For peace of mind in those homes where the sump pump regularly cycles—even when it’s not storming—consider the BASEMENT WATCHDOG Big Dog CONNECT battery backup sump pump. This submersible backup pump is rated to pump 2,250 GPH of water at a 10-foot lift, making it the backup pump with the highest GPH rating on this list. It features sealed thermoplastic housing for long-lasting water protection, and it also comes with Wi-Fi capability, so you can download the app on your smartphone and receive notifications. This is a backup-only sump pump and should be installed next to a primary sump pump. It runs on a 12-volt battery (not included), and the manufacturer suggests using a marine-rated battery for the best results. Users can connect an additional battery for double the runtime.
The Advantages of Owning a Battery Backup Sump Pump
Peace of mind is the most significant advantage of owning a battery backup sump pump. Without a backup pump to remove the water that drains into the sump pump basin, flooding can follow a power outage.
- A battery backup pump offers peace of mind in case the power goes out.
- A connected backup sump pump can send notifications to your smartphone to let you know the pump’s status.
- A combination battery backup unit includes both a primary pump and a backup pump to make installation easier.
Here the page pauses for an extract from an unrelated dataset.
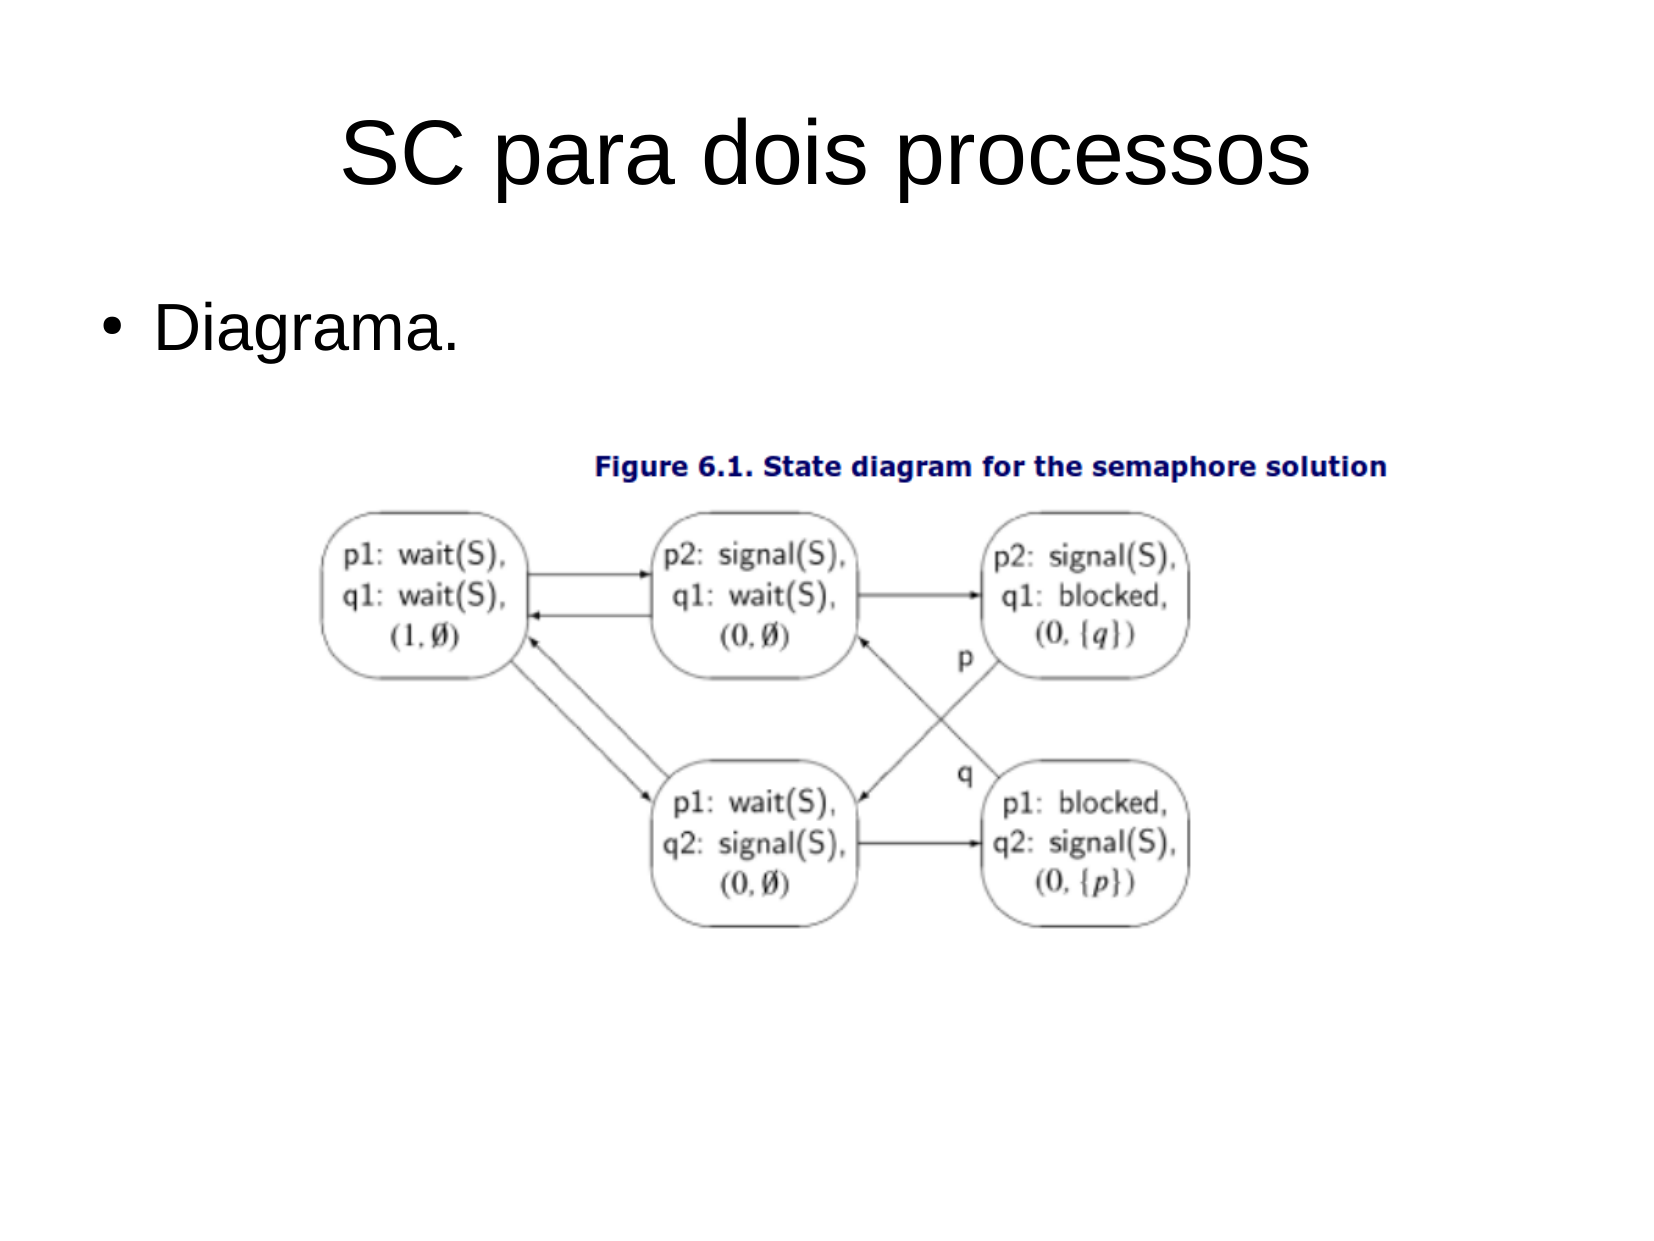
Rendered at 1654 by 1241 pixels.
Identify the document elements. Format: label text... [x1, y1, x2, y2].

list Diagrama. [82, 290, 1538, 1010]
picture [297, 439, 1405, 954]
title SC para dois processos [82, 49, 1571, 257]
FAQ About Your New Battery Backup Sump Pump
If this is the first time you’ve shopped for a backup sump pump, you probably have some questions. Keep reading to find the answers to some of the most popular questions about backup sump pumps.
Q. Can you add a battery backup to an existing sump pump?
Yes, the backup pump installs in the same sump basin, and when the power goes out, the backup pump begins to pump out water.
Q. How long do battery backups last for sump pumps?
Battery backups last until the battery runs down, which can be anywhere from an estimated six hours to 90 hours or longer. The amount of time depends on the battery’s size and how quickly water is flowing into the sump pit.
Q. Do I need a plumber to set up a battery backup sump pump?
You probably need a plumber for installation. Similar to installing a primary sump pump, setting up a battery backup sump pump requires connecting a new pipe to the existing system. The process involves installing a check valve and ensuring the fittings are watertight. In many communities, building codes require a plumber to make those connections.